TASK INSTRUCTIONS:
Repeat every record exactly as given.

THE DATA:
========================
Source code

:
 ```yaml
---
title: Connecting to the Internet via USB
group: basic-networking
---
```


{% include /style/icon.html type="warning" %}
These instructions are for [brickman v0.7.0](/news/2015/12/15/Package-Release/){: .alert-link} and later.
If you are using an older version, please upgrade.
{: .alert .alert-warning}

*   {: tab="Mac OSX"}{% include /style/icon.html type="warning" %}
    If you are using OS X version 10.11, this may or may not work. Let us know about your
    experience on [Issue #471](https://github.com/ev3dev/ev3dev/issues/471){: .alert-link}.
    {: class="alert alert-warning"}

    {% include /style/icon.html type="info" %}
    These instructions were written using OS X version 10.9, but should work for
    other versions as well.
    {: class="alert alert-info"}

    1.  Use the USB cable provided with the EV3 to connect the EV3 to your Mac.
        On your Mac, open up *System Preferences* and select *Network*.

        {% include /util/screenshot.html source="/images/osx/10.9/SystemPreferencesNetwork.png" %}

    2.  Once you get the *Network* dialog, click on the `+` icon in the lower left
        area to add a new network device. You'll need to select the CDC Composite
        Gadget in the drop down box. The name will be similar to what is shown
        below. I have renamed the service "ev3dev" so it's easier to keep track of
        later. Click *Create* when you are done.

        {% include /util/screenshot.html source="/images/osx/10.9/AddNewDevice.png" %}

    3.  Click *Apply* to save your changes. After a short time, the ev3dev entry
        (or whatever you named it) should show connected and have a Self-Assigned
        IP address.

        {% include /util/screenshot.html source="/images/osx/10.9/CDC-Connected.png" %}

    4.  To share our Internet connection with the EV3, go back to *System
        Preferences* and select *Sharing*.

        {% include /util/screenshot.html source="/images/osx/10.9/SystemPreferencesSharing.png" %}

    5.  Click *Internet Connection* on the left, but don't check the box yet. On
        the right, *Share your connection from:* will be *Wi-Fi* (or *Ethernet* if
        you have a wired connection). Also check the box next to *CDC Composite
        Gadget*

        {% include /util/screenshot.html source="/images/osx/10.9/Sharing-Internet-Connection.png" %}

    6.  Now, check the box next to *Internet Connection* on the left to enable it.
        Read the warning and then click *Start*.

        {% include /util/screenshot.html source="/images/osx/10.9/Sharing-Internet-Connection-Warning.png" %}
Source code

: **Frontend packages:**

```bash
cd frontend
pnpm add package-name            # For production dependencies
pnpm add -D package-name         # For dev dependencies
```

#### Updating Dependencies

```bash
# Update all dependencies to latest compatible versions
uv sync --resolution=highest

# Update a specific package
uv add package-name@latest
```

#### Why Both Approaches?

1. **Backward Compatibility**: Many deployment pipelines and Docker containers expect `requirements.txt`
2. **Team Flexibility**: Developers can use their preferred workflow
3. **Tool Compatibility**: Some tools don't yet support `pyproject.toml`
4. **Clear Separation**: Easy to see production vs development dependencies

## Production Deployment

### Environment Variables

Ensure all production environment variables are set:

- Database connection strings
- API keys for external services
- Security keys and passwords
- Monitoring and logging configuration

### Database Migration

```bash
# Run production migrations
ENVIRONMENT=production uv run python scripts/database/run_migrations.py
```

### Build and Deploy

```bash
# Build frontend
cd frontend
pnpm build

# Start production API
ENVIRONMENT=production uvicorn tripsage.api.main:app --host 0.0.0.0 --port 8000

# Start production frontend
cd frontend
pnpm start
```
========================
TASK RESULT:
Source code

:
 ```yaml
---
title: Connecting to the Internet via USB
group: basic-networking
---
```


{% include /style/icon.html type="warning" %}
These instructions are for [brickman v0.7.0](/news/2015/12/15/Package-Release/){: .alert-link} and later.
If you are using an older version, please upgrade.
{: .alert .alert-warning}

*   {: tab="Mac OSX"}{% include /style/icon.html type="warning" %}
    If you are using OS X version 10.11, this may or may not work. Let us know about your
    experience on [Issue #471](https://github.com/ev3dev/ev3dev/issues/471){: .alert-link}.
    {: class="alert alert-warning"}

    {% include /style/icon.html type="info" %}
    These instructions were written using OS X version 10.9, but should work for
    other versions as well.
    {: class="alert alert-info"}

    1.  Use the USB cable provided with the EV3 to connect the EV3 to your Mac.
        On your Mac, open up *System Preferences* and select *Network*.

        {% include /util/screenshot.html source="/images/osx/10.9/SystemPreferencesNetwork.png" %}

    2.  Once you get the *Network* dialog, click on the `+` icon in the lower left
        area to add a new network device. You'll need to select the CDC Composite
        Gadget in the drop down box. The name will be similar to what is shown
        below. I have renamed the service "ev3dev" so it's easier to keep track of
        later. Click *Create* when you are done.

        {% include /util/screenshot.html source="/images/osx/10.9/AddNewDevice.png" %}

    3.  Click *Apply* to save your changes. After a short time, the ev3dev entry
        (or whatever you named it) should show connected and have a Self-Assigned
        IP address.

        {% include /util/screenshot.html source="/images/osx/10.9/CDC-Connected.png" %}

    4.  To share our Internet connection with the EV3, go back to *System
        Preferences* and select *Sharing*.

        {% include /util/screenshot.html source="/images/osx/10.9/SystemPreferencesSharing.png" %}

    5.  Click *Internet Connection* on the left, but don't check the box yet. On
        the right, *Share your connection from:* will be *Wi-Fi* (or *Ethernet* if
        you have a wired connection). Also check the box next to *CDC Composite
        Gadget*

        {% include /util/screenshot.html source="/images/osx/10.9/Sharing-Internet-Connection.png" %}

    6.  Now, check the box next to *Internet Connection* on the left to enable it.
        Read the warning and then click *Start*.

        {% include /util/screenshot.html source="/images/osx/10.9/Sharing-Internet-Connection-Warning.png" %}
Source code

: **Frontend packages:**

```bash
cd frontend
pnpm add package-name            # For production dependencies
pnpm add -D package-name         # For dev dependencies
```

#### Updating Dependencies

```bash
# Update all dependencies to latest compatible versions
uv sync --resolution=highest

# Update a specific package
uv add package-name@latest
```

#### Why Both Approaches?

1. **Backward Compatibility**: Many deployment pipelines and Docker containers expect `requirements.txt`
2. **Team Flexibility**: Developers can use their preferred workflow
3. **Tool Compatibility**: Some tools don't yet support `pyproject.toml`
4. **Clear Separation**: Easy to see production vs development dependencies

## Production Deployment

### Environment Variables

Ensure all production environment variables are set:

- Database connection strings
- API keys for external services
- Security keys and passwords
- Monitoring and logging configuration

### Database Migration

```bash
# Run production migrations
ENVIRONMENT=production uv run python scripts/database/run_migrations.py
```

### Build and Deploy

```bash
# Build frontend
cd frontend
pnpm build

# Start production API
ENVIRONMENT=production uvicorn tripsage.api.main:app --host 0.0.0.0 --port 8000

# Start production frontend
cd frontend
pnpm start
```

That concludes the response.